■ FRAGMENTO DE TEXTO
========================================================================
Hay una curiosa definición, datada de 1796, de la vara
del alcalde de un pueblo guipuzcoano por esas calendas: "un
bastón de caña con su puño de plata que sirve
para que le tengan los Señores Alcaldes dicho día
de San Miguel al tiempo que se haze muestra y reseña de
Armas".
La vara del
alcalde conserva plena significación, y en algunos lugares
con valor añadido. Por ejemplo, cada año el pueblo
de Idiazabal peregrina aún en romería a la ermita
de San Adrián de Zegama, ambos en Gipuzkoa. En su recorrido
la comunidad ha de pasar por la villa de Segura antes de llegar
a Zegama. Pues bien, al llegar al límite entre los pueblos
los alcalde de Idiazabal y Segura, primero, y de Idizabal y Zegama
después, intercambian sus bastones de mando en señal
de hermandad, de modo que durante unos momentos son alcaldes de
sus pueblos vecinos. La misma Asociación de Municipios
Vascos, EUDEL, tiene como escudo una makila.
========================================================================
■ MATERIAL PROPORCIONADO
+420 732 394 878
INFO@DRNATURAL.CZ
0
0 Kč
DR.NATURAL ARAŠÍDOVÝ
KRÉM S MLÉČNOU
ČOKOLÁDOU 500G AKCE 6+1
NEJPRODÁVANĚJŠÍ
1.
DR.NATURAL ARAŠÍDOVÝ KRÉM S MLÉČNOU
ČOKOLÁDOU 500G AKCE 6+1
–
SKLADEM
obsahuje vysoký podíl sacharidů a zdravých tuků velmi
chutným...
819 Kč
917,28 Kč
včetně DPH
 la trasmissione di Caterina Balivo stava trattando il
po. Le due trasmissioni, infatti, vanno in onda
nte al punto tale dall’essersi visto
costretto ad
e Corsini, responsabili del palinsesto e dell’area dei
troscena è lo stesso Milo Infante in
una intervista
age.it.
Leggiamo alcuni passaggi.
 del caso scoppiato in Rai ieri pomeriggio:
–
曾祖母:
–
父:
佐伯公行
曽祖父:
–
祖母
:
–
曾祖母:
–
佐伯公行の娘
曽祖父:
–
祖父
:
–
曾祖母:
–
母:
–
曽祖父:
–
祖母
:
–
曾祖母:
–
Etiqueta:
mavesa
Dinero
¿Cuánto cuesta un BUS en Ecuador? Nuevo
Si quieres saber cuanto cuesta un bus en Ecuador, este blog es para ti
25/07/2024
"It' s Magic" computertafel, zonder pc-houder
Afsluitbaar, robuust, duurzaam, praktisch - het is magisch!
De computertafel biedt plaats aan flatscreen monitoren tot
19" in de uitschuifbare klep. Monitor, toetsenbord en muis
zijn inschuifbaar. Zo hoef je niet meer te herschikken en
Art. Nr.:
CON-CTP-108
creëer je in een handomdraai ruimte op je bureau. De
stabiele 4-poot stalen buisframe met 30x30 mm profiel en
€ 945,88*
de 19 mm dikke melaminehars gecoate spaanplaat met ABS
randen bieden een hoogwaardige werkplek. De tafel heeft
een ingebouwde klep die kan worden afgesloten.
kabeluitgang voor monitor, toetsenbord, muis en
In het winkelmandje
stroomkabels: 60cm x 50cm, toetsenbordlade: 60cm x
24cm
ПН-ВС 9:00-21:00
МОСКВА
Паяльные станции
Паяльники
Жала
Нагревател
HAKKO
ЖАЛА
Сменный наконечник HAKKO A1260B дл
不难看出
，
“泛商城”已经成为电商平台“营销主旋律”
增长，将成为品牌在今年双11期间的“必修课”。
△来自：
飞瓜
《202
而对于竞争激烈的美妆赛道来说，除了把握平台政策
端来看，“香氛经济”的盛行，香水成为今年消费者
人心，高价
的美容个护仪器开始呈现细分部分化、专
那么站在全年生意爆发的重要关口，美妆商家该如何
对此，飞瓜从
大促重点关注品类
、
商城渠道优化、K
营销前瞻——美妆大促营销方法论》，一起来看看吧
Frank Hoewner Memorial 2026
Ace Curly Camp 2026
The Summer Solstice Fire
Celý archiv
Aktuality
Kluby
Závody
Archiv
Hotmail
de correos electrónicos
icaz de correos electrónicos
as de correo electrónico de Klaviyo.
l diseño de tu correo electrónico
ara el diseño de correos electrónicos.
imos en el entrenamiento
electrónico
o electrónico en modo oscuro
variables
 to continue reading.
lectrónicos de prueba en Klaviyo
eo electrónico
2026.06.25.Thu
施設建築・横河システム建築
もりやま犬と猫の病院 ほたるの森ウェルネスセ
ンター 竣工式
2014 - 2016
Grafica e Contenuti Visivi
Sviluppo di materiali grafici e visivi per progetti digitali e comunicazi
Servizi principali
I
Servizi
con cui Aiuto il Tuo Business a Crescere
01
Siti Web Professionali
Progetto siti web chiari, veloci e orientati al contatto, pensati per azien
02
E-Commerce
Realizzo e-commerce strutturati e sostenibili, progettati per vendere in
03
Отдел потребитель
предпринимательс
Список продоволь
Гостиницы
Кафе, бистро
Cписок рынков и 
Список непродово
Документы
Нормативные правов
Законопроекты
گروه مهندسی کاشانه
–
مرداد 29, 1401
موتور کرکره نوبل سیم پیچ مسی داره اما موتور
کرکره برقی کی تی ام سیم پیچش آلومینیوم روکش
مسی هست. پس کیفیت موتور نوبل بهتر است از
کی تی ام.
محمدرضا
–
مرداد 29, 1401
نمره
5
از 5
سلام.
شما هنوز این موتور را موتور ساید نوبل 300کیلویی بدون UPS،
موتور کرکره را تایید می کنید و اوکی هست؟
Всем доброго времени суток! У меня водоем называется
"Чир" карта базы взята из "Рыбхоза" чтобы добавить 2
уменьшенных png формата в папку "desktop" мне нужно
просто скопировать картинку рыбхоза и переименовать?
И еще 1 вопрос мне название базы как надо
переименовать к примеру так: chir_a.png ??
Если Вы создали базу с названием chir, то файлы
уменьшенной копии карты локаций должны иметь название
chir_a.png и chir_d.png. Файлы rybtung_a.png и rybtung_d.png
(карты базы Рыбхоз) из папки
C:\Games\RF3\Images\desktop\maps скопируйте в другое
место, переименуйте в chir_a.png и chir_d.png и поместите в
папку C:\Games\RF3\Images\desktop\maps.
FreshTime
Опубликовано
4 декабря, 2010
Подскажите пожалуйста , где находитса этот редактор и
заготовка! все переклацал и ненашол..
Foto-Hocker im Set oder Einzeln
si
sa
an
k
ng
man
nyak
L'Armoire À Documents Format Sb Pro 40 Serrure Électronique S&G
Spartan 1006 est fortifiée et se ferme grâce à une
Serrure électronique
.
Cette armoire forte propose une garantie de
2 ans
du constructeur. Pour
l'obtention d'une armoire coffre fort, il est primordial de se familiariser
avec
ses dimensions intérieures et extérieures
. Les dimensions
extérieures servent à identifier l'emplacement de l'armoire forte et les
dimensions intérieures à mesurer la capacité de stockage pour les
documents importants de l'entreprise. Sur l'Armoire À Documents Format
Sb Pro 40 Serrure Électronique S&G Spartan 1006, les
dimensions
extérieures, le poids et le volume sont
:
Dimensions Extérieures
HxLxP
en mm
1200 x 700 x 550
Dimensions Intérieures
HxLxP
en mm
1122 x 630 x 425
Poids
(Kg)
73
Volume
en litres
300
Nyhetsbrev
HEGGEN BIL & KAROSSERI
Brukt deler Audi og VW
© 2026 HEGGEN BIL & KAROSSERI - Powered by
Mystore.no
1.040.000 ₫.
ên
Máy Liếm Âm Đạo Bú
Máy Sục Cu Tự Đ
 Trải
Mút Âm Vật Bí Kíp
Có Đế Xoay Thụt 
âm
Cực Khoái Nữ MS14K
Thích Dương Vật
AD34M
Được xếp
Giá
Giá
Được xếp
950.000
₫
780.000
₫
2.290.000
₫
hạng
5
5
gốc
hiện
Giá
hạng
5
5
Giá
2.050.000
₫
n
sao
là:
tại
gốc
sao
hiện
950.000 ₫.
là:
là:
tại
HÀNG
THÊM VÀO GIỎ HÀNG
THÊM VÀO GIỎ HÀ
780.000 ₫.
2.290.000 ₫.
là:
========================================================================
■ INSTRUCCIONES DE TRABAJO
a – Según el fragmento sobre la vara del alcalde, ¿qué tiene EUDEL como escudo?
b – Enumera todas las localidades (pueblos o villas) que se nombran en el fragmento sobre la vara del alcalde.
c – Reescribe de forma más breve el párrafo del fragmento sobre la vara del alcalde que empieza por "Hay una curiosa definición", conservando sus datos principales.

■ LISTA DE RESPUESTAS
a – Una makila.

b – Idiazabal, Segura y Zegama.

c – Una definición de 1796 describe la vara del alcalde de un pueblo guipuzcoano como un bastón de caña con puño de plata. Los alcaldes la llevaban el día de San Miguel durante la muestra y reseña de armas.